Information provided section start

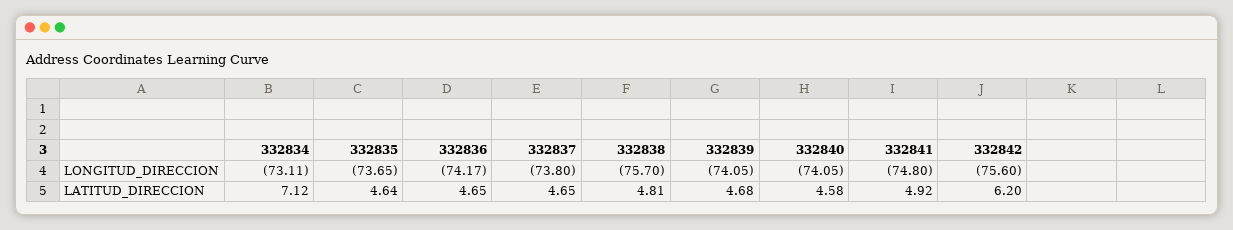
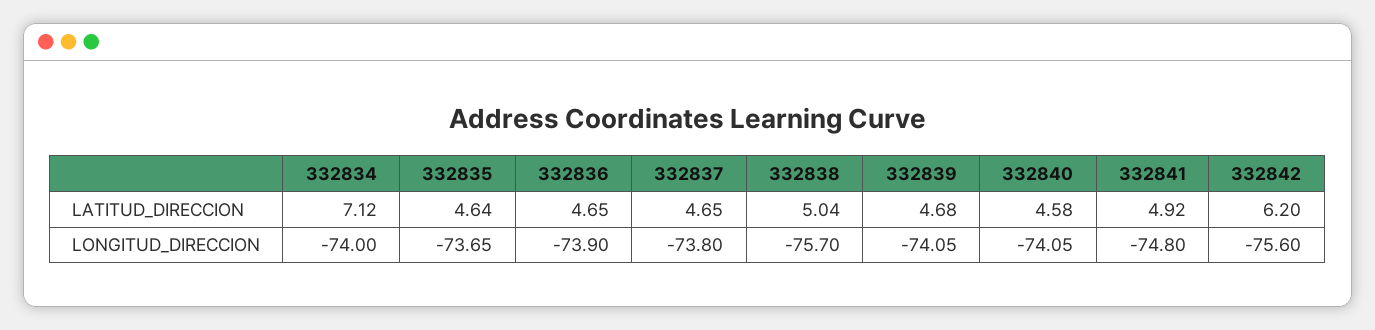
  {
    "332834": {
-     "LONGITUD_DIRECCION": -73.11,
+     "LONGITUD_DIRECCION": -74,
      "LATITUD_DIRECCION": 7.12
    },
    "332835": {
      "LONGITUD_DIRECCION": -73.65,
      "LATITUD_DIRECCION": 4.64
    },
    "332836": {
-     "LONGITUD_DIRECCION": -74.17,
+     "LONGITUD_DIRECCION": -73.9,
      "LATITUD_DIRECCION": 4.65
    },
    "332837": {
      "LONGITUD_DIRECCION": -73.8,
      "LATITUD_DIRECCION": 4.65
    },
    "332838": {
      "LONGITUD_DIRECCION": -75.7,
-     "LATITUD_DIRECCION": 4.81
+     "LATITUD_DIRECCION": 5.04
    },
    "332839": {
      "LONGITUD_DIRECCION": -74.05,
      "LATITUD_DIRECCION": 4.68
    },
    "332840": {
      "LONGITUD_DIRECCION": -74.05,
      "LATITUD_DIRECCION": 4.58
    },
    "332841": {
      "LONGITUD_DIRECCION": -74.8,
      "LATITUD_DIRECCION": 4.92
    },
    "332842": {
      "LONGITUD_DIRECCION": -75.6,
      "LATITUD_DIRECCION": 6.2
    }
  }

Information provided section end

◆ Task item: Without the pictures, return the records above exactly as written.

◆ Response to the exercise:
  {
    "332834": {
-     "LONGITUD_DIRECCION": -73.11,
+     "LONGITUD_DIRECCION": -74,
      "LATITUD_DIRECCION": 7.12
    },
    "332835": {
      "LONGITUD_DIRECCION": -73.65,
      "LATITUD_DIRECCION": 4.64
    },
    "332836": {
-     "LONGITUD_DIRECCION": -74.17,
+     "LONGITUD_DIRECCION": -73.9,
      "LATITUD_DIRECCION": 4.65
    },
    "332837": {
      "LONGITUD_DIRECCION": -73.8,
      "LATITUD_DIRECCION": 4.65
    },
    "332838": {
      "LONGITUD_DIRECCION": -75.7,
-     "LATITUD_DIRECCION": 4.81
+     "LATITUD_DIRECCION": 5.04
    },
    "332839": {
      "LONGITUD_DIRECCION": -74.05,
      "LATITUD_DIRECCION": 4.68
    },
    "332840": {
      "LONGITUD_DIRECCION": -74.05,
      "LATITUD_DIRECCION": 4.58
    },
    "332841": {
      "LONGITUD_DIRECCION": -74.8,
      "LATITUD_DIRECCION": 4.92
    },
    "332842": {
      "LONGITUD_DIRECCION": -75.6,
      "LATITUD_DIRECCION": 6.2
    }
  }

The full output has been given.